Datenschutz im IT-Projekt bedeutet, die Anforderungen der DSGVO von Beginn an in Konzeption, Auswahl und Betrieb einer Lösung einzubauen, statt sie am Ende zu prüfen.
Warum das Thema früh gehört
Datenschutz ist keine Abnahmeprüfung, sondern eine Gestaltungsanforderung. Ob personenbezogene Daten verschlüsselt abgelegt, wie lange sie gespeichert und wie fein Zugriffsrechte geschnitten werden, ist eine Architekturentscheidung. Wird sie erst kurz vor dem Go-Live gestellt, sind die günstigen Handlungsmöglichkeiten bereits vergeben.
Die zentralen Pflichten im Projektkontext
- Rechtsgrundlage: Für jede Verarbeitung muss eine Grundlage benannt sein, etwa Vertrag, rechtliche Verpflichtung oder Einwilligung.
- Datenminimierung: Erhoben wird nur, was für den Zweck erforderlich ist. Felder ohne Verwendungszweck gehören nicht ins Formular.
- Zweckbindung: Daten dürfen nicht ohne Weiteres für andere Zwecke ausgewertet werden.
- Löschkonzept: Für jede Datenart sind Aufbewahrungsfrist und Löschverfahren festzulegen.
- Betroffenenrechte: Auskunft, Berichtigung, Löschung und Datenübertragbarkeit müssen praktisch umsetzbar sein.
- Auftragsverarbeitung: Mit jedem Dienstleister, der Zugriff erhält, ist ein Vertrag zu schließen.
Privacy by Design und by Default
Die DSGVO verlangt datenschutzfreundliche Voreinstellungen. Praktisch heißt das: restriktive Standardrechte statt weitreichender Freigaben, Pseudonymisierung wo möglich, getrennte Test- und Produktivdaten und keine Übernahme echter Personendaten in Testumgebungen. Letzteres ist einer der häufigsten Verstöße in laufenden Projekten.
Wann eine Folgenabschätzung nötig wird
Bei voraussichtlich hohem Risiko für die Rechte betroffener Personen ist eine Datenschutz-Folgenabschätzung durchzuführen, etwa bei umfangreicher Verarbeitung besonderer Datenkategorien, systematischer Bewertung von Personen oder umfassender Überwachung.
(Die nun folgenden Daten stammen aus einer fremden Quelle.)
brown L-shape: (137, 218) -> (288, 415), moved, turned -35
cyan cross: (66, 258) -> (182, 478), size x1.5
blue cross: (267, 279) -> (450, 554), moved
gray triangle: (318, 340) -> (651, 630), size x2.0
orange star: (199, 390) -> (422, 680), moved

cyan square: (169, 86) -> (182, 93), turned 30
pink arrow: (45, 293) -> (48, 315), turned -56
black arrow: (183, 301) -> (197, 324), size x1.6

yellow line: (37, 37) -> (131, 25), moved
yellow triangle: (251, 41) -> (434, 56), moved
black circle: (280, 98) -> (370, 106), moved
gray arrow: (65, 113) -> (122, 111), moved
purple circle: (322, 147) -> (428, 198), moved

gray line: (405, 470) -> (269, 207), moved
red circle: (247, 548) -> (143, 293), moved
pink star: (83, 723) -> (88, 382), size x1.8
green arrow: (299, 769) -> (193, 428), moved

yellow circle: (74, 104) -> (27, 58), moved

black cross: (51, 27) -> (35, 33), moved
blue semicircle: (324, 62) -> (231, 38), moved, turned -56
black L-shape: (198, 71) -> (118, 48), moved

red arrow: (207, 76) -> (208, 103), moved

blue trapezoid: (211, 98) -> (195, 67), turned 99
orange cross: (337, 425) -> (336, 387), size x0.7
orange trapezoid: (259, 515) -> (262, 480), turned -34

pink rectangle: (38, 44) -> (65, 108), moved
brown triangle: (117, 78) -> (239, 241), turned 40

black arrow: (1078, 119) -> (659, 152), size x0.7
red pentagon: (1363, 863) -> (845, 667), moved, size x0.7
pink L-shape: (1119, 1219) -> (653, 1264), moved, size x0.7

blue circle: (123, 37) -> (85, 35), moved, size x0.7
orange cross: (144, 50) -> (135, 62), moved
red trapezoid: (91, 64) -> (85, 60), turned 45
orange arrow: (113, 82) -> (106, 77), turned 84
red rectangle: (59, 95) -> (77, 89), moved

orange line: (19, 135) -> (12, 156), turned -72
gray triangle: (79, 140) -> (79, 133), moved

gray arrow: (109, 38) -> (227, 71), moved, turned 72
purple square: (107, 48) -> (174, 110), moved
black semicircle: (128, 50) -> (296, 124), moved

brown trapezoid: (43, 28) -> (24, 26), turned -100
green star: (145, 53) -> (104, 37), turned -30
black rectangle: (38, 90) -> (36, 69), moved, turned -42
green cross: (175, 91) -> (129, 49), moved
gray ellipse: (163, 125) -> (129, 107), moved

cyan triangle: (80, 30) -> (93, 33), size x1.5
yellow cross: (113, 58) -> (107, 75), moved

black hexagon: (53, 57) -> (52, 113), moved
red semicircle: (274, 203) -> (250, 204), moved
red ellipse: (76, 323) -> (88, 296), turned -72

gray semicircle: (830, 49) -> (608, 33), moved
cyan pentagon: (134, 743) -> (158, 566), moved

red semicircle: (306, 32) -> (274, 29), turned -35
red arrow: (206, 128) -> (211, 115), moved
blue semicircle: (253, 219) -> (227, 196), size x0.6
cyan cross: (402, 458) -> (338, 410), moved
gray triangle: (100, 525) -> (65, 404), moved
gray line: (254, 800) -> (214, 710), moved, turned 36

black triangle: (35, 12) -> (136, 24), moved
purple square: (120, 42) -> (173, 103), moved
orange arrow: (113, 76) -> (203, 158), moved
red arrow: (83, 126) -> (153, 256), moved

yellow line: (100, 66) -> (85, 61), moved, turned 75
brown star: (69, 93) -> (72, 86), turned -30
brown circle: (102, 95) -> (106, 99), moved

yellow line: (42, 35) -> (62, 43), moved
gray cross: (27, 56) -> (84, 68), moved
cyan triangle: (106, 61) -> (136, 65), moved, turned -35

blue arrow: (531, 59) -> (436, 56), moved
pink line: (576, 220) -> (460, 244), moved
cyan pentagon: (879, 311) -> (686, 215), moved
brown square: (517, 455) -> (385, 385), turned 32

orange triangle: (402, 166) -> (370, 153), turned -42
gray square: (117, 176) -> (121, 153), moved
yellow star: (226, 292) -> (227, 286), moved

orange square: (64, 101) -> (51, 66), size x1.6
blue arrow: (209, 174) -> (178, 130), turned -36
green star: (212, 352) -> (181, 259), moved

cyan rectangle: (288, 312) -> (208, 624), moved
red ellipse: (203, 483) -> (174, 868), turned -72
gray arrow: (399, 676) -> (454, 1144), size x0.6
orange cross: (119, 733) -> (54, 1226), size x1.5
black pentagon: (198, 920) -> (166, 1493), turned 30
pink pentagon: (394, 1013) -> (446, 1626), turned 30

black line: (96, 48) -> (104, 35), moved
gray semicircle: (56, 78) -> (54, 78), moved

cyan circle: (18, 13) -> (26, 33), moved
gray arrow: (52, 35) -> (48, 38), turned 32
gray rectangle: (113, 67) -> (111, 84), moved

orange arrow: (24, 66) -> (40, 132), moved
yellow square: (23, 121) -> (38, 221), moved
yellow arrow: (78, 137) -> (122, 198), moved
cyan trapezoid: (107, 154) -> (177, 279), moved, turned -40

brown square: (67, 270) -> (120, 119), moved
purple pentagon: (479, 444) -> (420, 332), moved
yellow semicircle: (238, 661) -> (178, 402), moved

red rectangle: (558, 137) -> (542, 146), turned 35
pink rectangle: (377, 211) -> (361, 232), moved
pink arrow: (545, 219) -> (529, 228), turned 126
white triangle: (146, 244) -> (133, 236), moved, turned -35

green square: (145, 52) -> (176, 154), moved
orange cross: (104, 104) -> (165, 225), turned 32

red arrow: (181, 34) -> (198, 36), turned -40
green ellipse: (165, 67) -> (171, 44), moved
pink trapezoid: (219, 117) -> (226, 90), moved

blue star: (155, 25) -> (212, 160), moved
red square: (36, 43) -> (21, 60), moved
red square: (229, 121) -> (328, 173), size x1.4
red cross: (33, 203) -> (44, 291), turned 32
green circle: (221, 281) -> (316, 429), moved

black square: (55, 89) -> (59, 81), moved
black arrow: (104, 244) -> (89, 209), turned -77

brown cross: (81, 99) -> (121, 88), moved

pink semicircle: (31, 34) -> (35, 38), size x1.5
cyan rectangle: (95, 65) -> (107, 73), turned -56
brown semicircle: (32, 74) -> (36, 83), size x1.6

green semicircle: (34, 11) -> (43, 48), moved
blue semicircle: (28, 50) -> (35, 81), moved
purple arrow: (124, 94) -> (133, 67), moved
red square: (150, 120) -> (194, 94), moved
Sie sollte vor der Systementscheidung beginnen, weil ihr Ergebnis die Auswahl beeinflussen kann.
Praktisches Vorgehen
- Datenschutzbeauftragte früh und nicht nur formal beteiligen.
- Verarbeitungsverzeichnis parallel zum Fachkonzept aufbauen.
- Berechtigungskonzept gemeinsam mit dem Fachbereich entwerfen.
- Löschfristen als funktionale Anforderung erfassen, nicht als Nebensatz.
- Bei Cloud-Lösungen Speicherort, Zugriffe und Unterauftragnehmer dokumentieren.
Abgrenzung
Datenschutz schützt personenbezogene Daten und die Rechte der Betroffenen. Informationssicherheit schützt alle Informationen einer Organisation vor Verlust und unbefugtem Zugriff. Beide überschneiden sich bei technischen Maßnahmen, verfolgen aber unterschiedliche Zwecke.